#### [Okuma parçası]
Toplam Sayfa Görüntüleme Sayısı

12 Mart 2014 Çarşamba

BERKİN’İN “ŞEYTAN UÇURTMASI…”

İnternette buldum o fotoğrafı…
Yaşı daha da küçük… Eline vermişler bir “şeytan uçurtması”, koşuyor yolda uçsun diye…
Baba olanlar bilir…
Çocukları seven herkes bilir, çocukların hele de erkek çocuklarının mutlaka “şeytan uçurtması” isteyeceklerini.
Her baba bilir yapmasını…
Çocuk seven herkes bilir kâğıttan kuyruğuyla şeytan uçurtması yapmayı…
Belli ki Berkin için de yapmışlar…
O da kapmış, fırlamış sokağa… 
Özgürce uçsun diye, havalansın diye şeytan uçurtması.



Sağcı ya da solcu, Alevi ya da Sünni, Türk ya da Kürt ne fark eder?
O çocuktu ve çocuk öldürüldü!
Ona ağlamayan insan olur mu?
Ekmek almak için sokağa çıktı ve devleti öldürdü…
Bu kadar işte… Ne tartışması, ne savunması?
Berkin yaşında çocuğum var benim… Heyecanına, öfkesine, sevgisine tanıklık ediyorum sık sık…
Bir an olsun…
Allah düşmanıma vermesin evlat acısı… Hele de o karakaşlı, kara gözlü güzel çocuk…
Üstelik “şeytan uçurtmasını da” uçurmuş ya, ne bilsin “şeytan” sadece “uçurtmadan” ibaret değil!
Şeytan her yerde şimdi…
Dün Berkin’in acısıyla acıyı hissetti yüreğinde tüm insan babalar, anneler, kardeşler, evlatlar…
Hangi siyasetten olursa olsun… Ne fark eder ne? Ölen masum bir çocuk yahu!
Dün Berkin’in yaşıtları da dikkat çekmek istediler her yerde…
Olmasın diye yeni çocuk ölümleri…
Karataş Lisesi’nin güzel yüzlü çocukları da sessizce, uygarca, büyüklerine ders verircesine andılar Berkin’i…
Birbirinden güzel çocuklar, güzel yürekli, temiz alınlı, fikri hür, vicdanı hür, irfanı hür memleketim çocukları…
Ama bu çocuklardan bile korkanları gördüm ben dün…
Devlet korkar mı?

(Veri öğeleri)

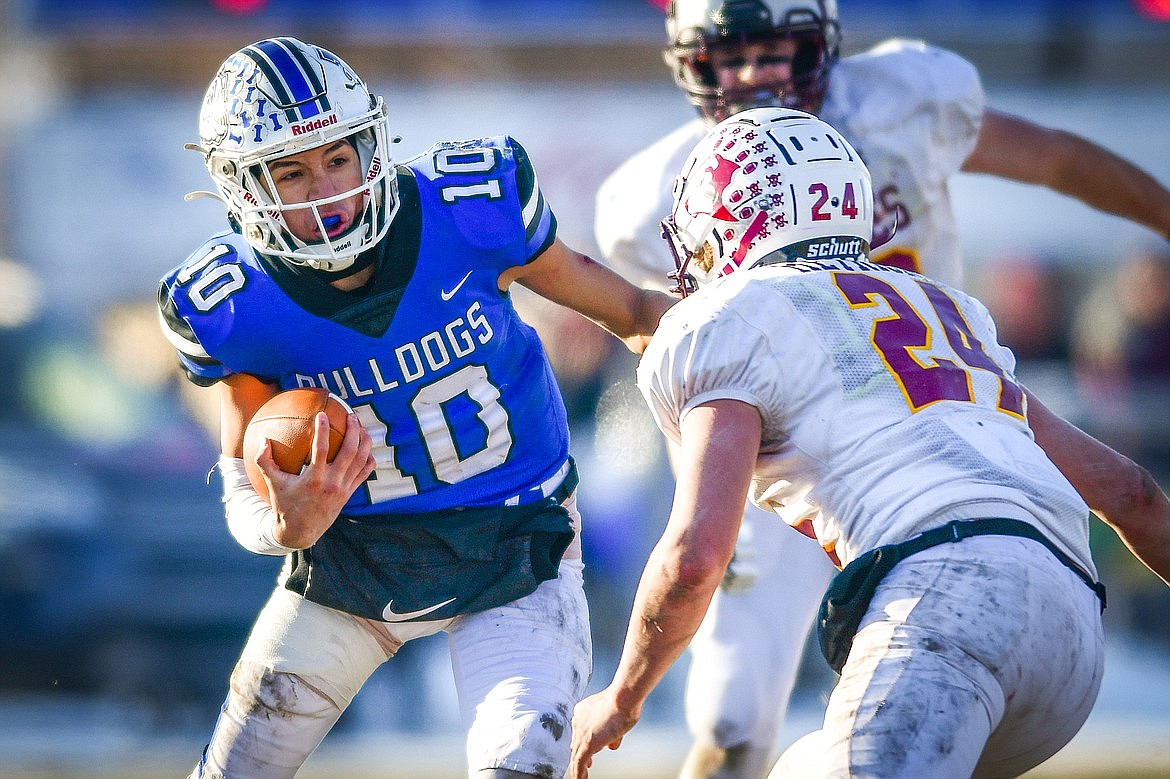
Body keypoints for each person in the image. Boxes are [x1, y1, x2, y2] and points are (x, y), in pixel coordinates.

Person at [593, 3, 1170, 776]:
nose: (758, 74)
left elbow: (693, 548)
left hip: (934, 552)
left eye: (777, 48)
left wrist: (621, 698)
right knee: (759, 733)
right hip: (1003, 489)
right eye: (734, 53)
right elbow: (1132, 491)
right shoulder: (962, 311)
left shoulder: (728, 306)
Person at [157, 37, 673, 779]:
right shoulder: (232, 302)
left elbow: (629, 310)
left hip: (514, 540)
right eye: (292, 172)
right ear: (243, 188)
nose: (327, 189)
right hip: (354, 557)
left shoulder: (469, 210)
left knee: (519, 764)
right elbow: (242, 474)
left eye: (339, 157)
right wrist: (280, 524)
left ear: (373, 142)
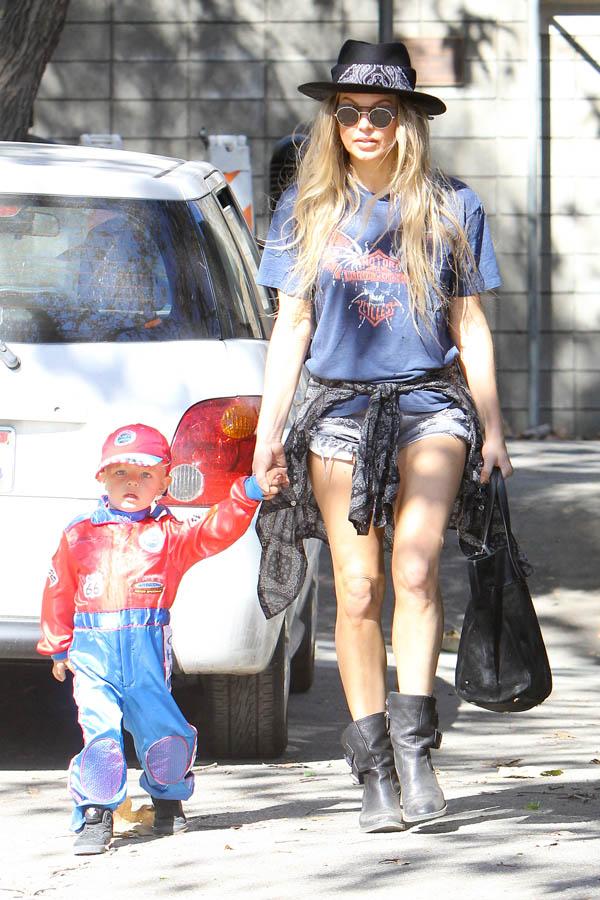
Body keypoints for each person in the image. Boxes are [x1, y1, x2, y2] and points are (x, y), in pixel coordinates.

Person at [252, 39, 513, 834]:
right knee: (358, 587)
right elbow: (291, 327)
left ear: (406, 120)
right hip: (336, 408)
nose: (365, 125)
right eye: (349, 112)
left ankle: (415, 749)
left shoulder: (452, 203)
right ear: (332, 120)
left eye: (381, 112)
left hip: (431, 404)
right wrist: (267, 437)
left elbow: (470, 323)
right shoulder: (307, 208)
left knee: (416, 564)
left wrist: (493, 426)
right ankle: (370, 765)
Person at [37, 423, 283, 855]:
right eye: (120, 474)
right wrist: (58, 644)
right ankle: (96, 813)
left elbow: (214, 529)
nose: (132, 483)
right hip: (94, 652)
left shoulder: (171, 533)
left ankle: (168, 800)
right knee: (99, 732)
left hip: (147, 649)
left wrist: (248, 492)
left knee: (162, 730)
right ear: (101, 479)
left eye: (145, 475)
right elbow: (58, 589)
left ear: (165, 482)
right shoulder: (79, 534)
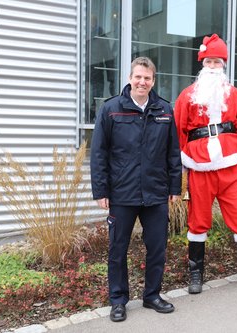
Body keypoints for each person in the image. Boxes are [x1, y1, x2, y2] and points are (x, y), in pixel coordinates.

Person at [91, 57, 182, 322]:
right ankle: (118, 300)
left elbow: (172, 152)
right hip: (122, 193)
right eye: (138, 77)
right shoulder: (111, 109)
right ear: (130, 78)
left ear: (153, 80)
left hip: (155, 193)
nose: (142, 82)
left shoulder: (164, 110)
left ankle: (152, 295)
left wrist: (174, 186)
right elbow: (99, 153)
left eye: (148, 78)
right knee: (117, 249)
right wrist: (101, 191)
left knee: (157, 248)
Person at [174, 34, 237, 296]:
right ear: (202, 64)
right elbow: (179, 129)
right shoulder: (188, 96)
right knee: (198, 221)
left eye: (217, 62)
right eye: (209, 61)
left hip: (230, 165)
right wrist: (183, 161)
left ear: (223, 64)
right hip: (199, 165)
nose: (213, 66)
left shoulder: (234, 95)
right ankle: (196, 274)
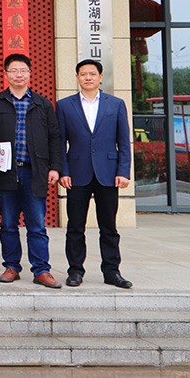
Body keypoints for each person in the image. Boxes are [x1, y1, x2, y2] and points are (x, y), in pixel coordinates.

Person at [0, 53, 63, 289]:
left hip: (34, 172)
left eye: (23, 70)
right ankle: (11, 267)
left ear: (30, 73)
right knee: (8, 224)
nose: (19, 74)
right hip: (5, 173)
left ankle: (41, 270)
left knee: (37, 225)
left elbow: (55, 137)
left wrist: (56, 167)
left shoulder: (42, 104)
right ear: (5, 74)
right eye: (14, 70)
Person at [56, 59, 133, 289]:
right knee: (75, 227)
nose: (87, 77)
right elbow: (59, 143)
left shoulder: (116, 104)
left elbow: (124, 141)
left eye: (92, 73)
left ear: (100, 77)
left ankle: (112, 271)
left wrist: (123, 171)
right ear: (77, 78)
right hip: (76, 174)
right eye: (83, 74)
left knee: (108, 227)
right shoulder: (64, 106)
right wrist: (63, 171)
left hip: (108, 174)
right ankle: (75, 271)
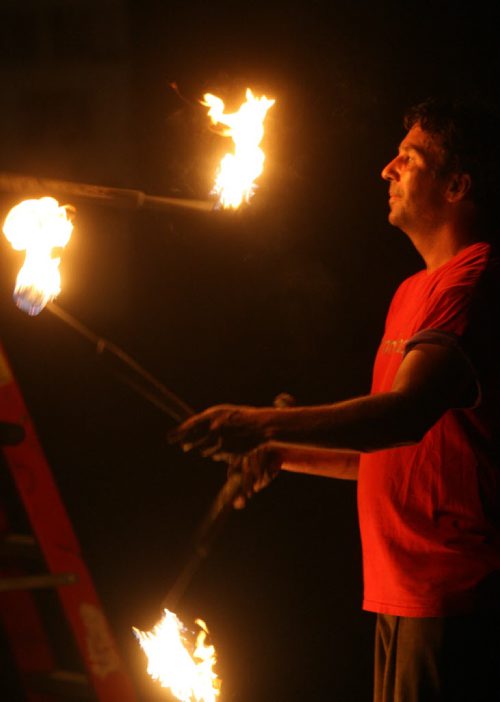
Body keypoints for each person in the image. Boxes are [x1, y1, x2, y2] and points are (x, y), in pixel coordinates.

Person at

#### [Görev]
Berkin ve şeytan uçurtması üzerine yazıdan bir bölümü, "O çocuktu ve" sözlerinin geçtiği yerden başlayıp "bir çocuk yahu!" sözlerinden sonra durarak hiç değiştirmeden yazın.

#### [Tamamlanan görev]
O çocuktu ve çocuk öldürüldü!
Ona ağlamayan insan olur mu?
Ekmek almak için sokağa çıktı ve devleti öldürdü…
Bu kadar işte… Ne tartışması, ne savunması?
Berkin yaşında çocuğum var benim… Heyecanına, öfkesine, sevgisine tanıklık ediyorum sık sık…
Bir an olsun…
Allah düşmanıma vermesin evlat acısı… Hele de o karakaşlı, kara gözlü güzel çocuk…
Üstelik “şeytan uçurtmasını da” uçurmuş ya, ne bilsin “şeytan” sadece “uçurtmadan” ibaret değil!
Şeytan her yerde şimdi…
Dün Berkin’in acısıyla acıyı hissetti yüreğinde tüm insan babalar, anneler, kardeşler, evlatlar…
Hangi siyasetten olursa olsun… Ne fark eder ne? Ölen masum bir çocuk yahu!